Would an initiative referendum ordinance help the political process in Boonville?
In the next election, Boonville citizens will be faced with the conundrum of whether they want their roads striped in yellow or magenta.
Wait—what’s that—you don’t care?
No judgement here.
The above ballot measure is fictitious and an extreme example but still one that could be considered in a future election under the initiative referendum process proposed by the opponents of Kemper Village?Homes.
The legality of the referendum process has been debated, and I’m not here to interpret Missouri statutes, but it’s worth considering the implications of having the ability to vote on issues that would normally just go before the Boonville City Council.
If you’ve ever attended a council meeting, you probably noticed that you had plenty of room to stretch your legs out. That’s because many of the meetings cover road work, budgets, and other monotonous issues that the average Boonville citizen doesn’t care about.
Council members trust that city officials have properly prepared the ordinances, and then pass the large majority of them with unanimous consent.
Then there are the rare instances such as the approval of Kemper Village, when a deadlocked council was broken up by Mayor Julie Thacher’s vote.

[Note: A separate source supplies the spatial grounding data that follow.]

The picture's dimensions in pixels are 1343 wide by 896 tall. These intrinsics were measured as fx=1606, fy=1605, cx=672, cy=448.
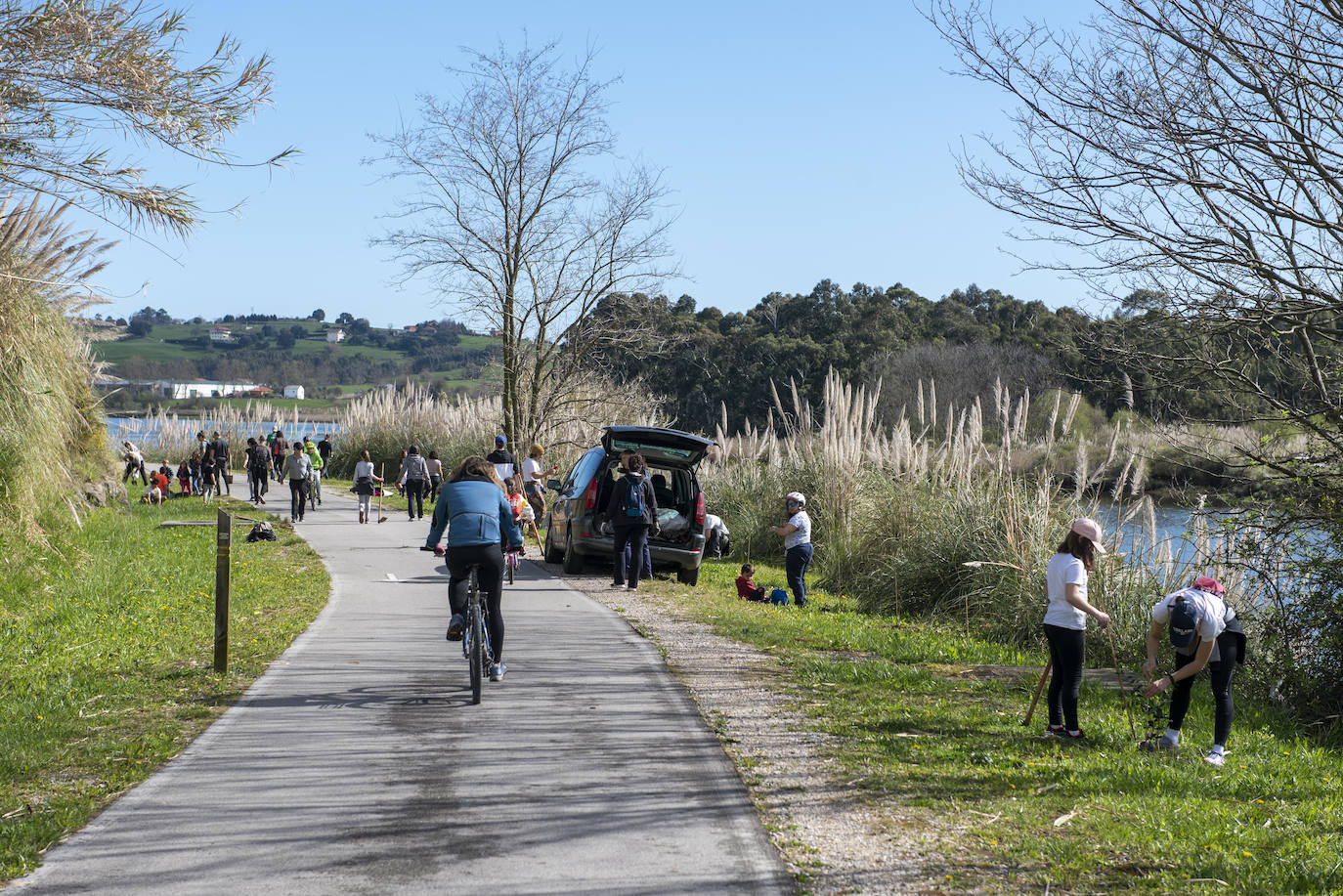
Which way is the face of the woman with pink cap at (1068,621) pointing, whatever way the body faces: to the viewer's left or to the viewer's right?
to the viewer's right

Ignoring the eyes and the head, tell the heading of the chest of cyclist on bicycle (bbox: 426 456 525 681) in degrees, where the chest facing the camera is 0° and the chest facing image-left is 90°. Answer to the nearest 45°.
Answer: approximately 180°

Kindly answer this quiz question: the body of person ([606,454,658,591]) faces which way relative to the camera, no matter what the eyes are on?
away from the camera

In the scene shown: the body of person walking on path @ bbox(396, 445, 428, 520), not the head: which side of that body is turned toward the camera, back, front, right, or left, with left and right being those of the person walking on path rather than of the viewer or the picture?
back

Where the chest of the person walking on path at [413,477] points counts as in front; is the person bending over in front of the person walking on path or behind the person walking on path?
behind

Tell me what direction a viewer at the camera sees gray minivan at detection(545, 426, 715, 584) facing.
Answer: facing away from the viewer and to the left of the viewer

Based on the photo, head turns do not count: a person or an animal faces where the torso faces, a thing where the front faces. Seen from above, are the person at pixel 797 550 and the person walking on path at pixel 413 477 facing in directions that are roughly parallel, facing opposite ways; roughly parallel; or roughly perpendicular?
roughly perpendicular

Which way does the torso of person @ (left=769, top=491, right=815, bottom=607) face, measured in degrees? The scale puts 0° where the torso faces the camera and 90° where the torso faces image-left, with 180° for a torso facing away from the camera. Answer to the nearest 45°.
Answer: approximately 90°

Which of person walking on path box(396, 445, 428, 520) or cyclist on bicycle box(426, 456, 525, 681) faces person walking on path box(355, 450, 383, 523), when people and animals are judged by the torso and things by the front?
the cyclist on bicycle
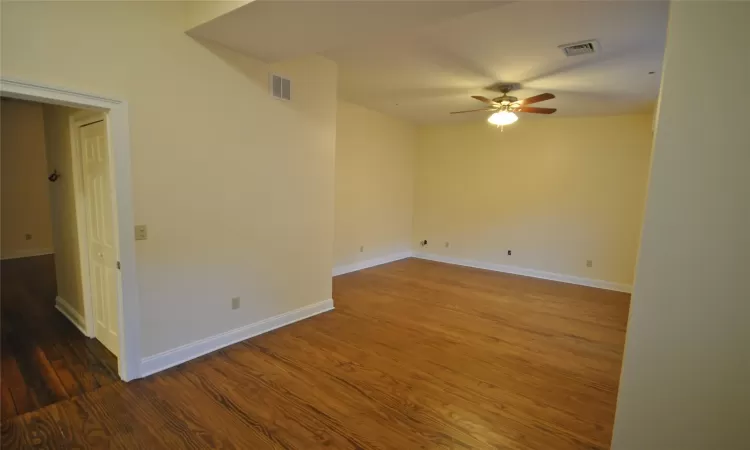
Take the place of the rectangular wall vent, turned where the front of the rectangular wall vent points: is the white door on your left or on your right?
on your right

The vote angered some Boonville citizens who argue the low income housing will hurt local landlords’ business and make the city less safe.
The opponents of Kemper Village did attend council meetings and voice their opinions. Council members may have just ignored their words, as opponents have said they did, or taken their thoughts into consideration and still voted in support of the project. Either way, when you have a divided vote such as the one that occurred on Kemper Village, it’s only natural that some people are going to feel dissatisfied.
Now, examine what made Thacher’s vote possible. She defeated Second Ward Councilman?Jim Painter in the April election where only 20 percent of the registered voters in Cooper County cast a ballot. Interestingly enough, Painter voted against the project.
Then there’s Third Ward Councilman Pete Soener, who retained his seat in April after being the only council member to run in a contested race. He also voted to approve Kemper Village.
So had more people voted on election day, the outcome of the Kemper Village vote might have been different.
Again, that 20 percent turnout was for a mayoral election, one that occurs every four years.
It’s worse in off years. Cooper County Clerk Darryl Kempf said he has seen single digit voter turnouts in April elections.
The proposed ordinance states that the public may submit any ordinance or vote on one not passed by the city council if a petition contains the signatures of more than 10 percent of the people who voted in the previous mayoral election.
There are 4,180 registered voters in Boonville. Based on the turnout in April, a petition would require the signatures of about 83 voters. Not exactly an overwhelming majority.
Those proposing the referendum process or a more drastic measure of changing the city to a commission form of government may be doing so with the best of intentions. If you want my advice though, let’s give the system we have an honest try first. The election in November would be a good start.